Shotgun Development Biology

Shotgun Development Biology

In an earlier post, I wrote about five open problems in bioinformatics. In the next several posts, I will select each of them and discuss in some detail. The current post is on the shotgun development biology experiments and related challenges.

I find the development of multicellular organisms fascinating. Usually we consider the entire organism (man or dog or cockroach) as the living entity. When we look closer, we find the organism to be composed of billions of cells, and each of those cells is fully living. Moreover, the entire human being is formed through cell division starting with a single cell, and every cell in the body knows the chemical program to form an entire person. This was best demonstrated through the work of Shinya Yamanaka, who in 2006, changed the state of skin cells of mice to the earliest (or pluripotent) stem cells by adding a set of chemicals. That means each of those reprogrammed cells could then divide to form a whole mouse.

The process of division of embryo, starting with a single cell to a fully structured body, is highly deterministic. In 1977, John Sulston and Robert Horvitz published the cell-lineage map of C. elegans, where they tracked down the step-by-step cell divison of every single cell to form about 1000-cell adult body.

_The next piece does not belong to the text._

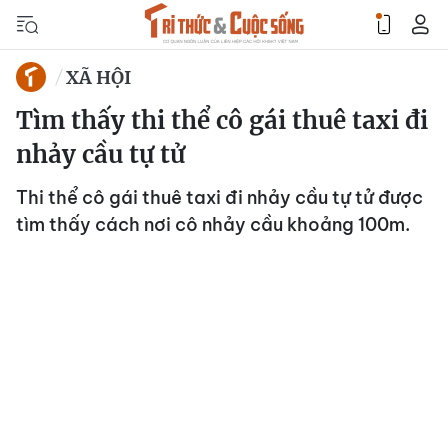
XÃ HỘI
Tìm thấy thi thể cô gái thuê taxi đi
nhảy cầu tự tử
Thi thể cô gái thuê taxi đi nhảy cầu tự tử được
tìm thấy cách nơi cô nhảy cầu khoảng 100m.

Brenner linked that cell division process to the expression of genes within the cells. Here is an excellent review covering 40 years of research on that topic.

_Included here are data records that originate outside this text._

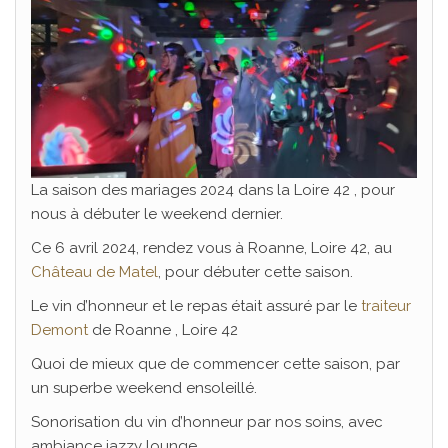
La saison des mariages 2024 dans la Loire 42 , pour
nous à débuter le weekend dernier.
Ce 6 avril 2024, rendez vous à Roanne, Loire 42, au
Château de Matel
, pour débuter cette saison.
Le vin d’honneur et le repas était assuré par le
traiteur
Demont
de Roanne , Loire 42
Quoi de mieux que de commencer cette saison, par
un superbe weekend ensoleillé.
Sonorisation du vin d’honneur par nos soins, avec
ambiance jazzy lounge.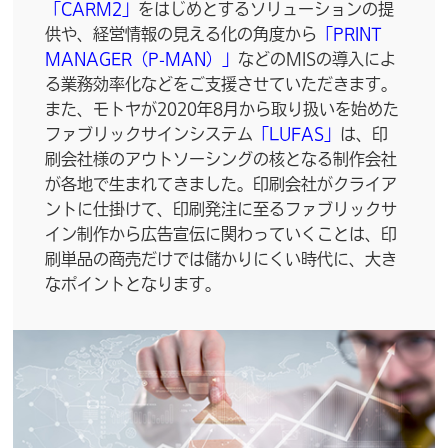
「
CARM2
」
をはじめとするソリューションの提
供や、経営情報の見える化の角度から
「
PRINT
MANAGER（P-MAN）
」
などのMISの導入によ
る業務効率化などをご支援させていただきます。
また、モトヤが2020年8月から取り扱いを始めた
ファブリックサインシステム
「
LUFAS
」
は、印
刷会社様のアウトソーシングの核となる制作会社
が各地で生まれてきました。印刷会社がクライア
ントに仕掛けて、印刷発注に至るファブリックサ
イン制作から広告宣伝に関わっていくことは、印
刷単品の商売だけでは儲かりにくい時代に、大き
なポイントとなります。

How do we replicate that research in mammals, where trillions of cells need to be tracked instead of only 1,000 cells? Ideally we need gene expression from every single cell, and that is where single cell RNAseq experiments come in. Also, we need a method to track down the division of each cell, and that is where the process gets complicated. Do we place cameras to record cell divisions and hire a million graduate students to monitor every step? In the context of human genome sequencing, that is what the smartest people in the room proposed in their clone-by-clone method (also check “Against a Whole-Genome Shotgun”).

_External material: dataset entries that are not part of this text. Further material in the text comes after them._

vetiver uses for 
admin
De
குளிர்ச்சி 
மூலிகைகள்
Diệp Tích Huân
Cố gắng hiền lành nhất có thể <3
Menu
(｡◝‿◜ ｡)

The shotgun approach means tracking down the gene expression of each cell, or rather a randomly selected subset of cells, at each stage of the developing embryo. Then let computer programs connect the dots. Just like genome assembly, the computational researchers need to convince that this method can solve previous-solved problems. Here is recent paper that reconstructs the development of C. elegans using the described method.

In the following post, I will talk about application of the same tools to understand the development of mammals, and the new statistical algorithms like tSNE and UMAP being used to analyze the data.